#### Exercise description:
Start with the line that holds "lte geplant.". Please copy it and each remaining line below exactly, leaving pictures out.

#### Information supplied:
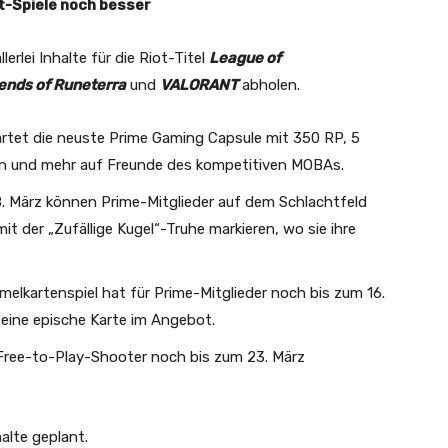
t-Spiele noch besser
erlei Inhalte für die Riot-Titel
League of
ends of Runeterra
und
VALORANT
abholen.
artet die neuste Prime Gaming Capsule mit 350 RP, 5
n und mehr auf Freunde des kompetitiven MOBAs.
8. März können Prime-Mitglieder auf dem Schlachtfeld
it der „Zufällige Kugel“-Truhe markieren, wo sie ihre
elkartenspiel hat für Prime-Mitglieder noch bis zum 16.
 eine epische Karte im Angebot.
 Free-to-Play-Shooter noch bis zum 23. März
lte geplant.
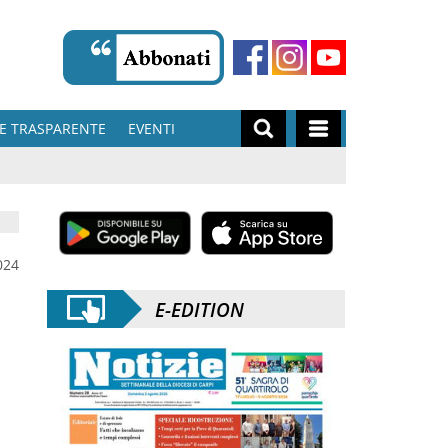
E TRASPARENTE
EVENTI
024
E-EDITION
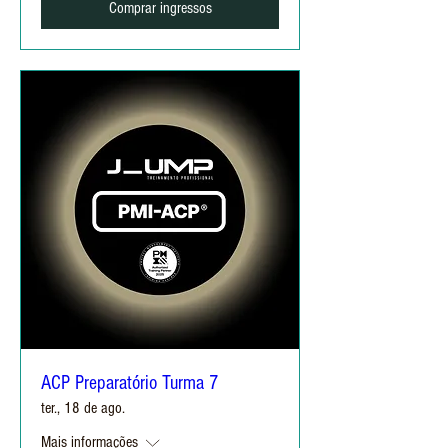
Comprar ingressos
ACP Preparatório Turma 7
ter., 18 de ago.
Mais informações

#### Expected answer:
lte geplant.
E TRASPARENTE
EVENTI
024
E-EDITION
Comprar ingressos
ACP Preparatório Turma 7
ter., 18 de ago.
Mais informações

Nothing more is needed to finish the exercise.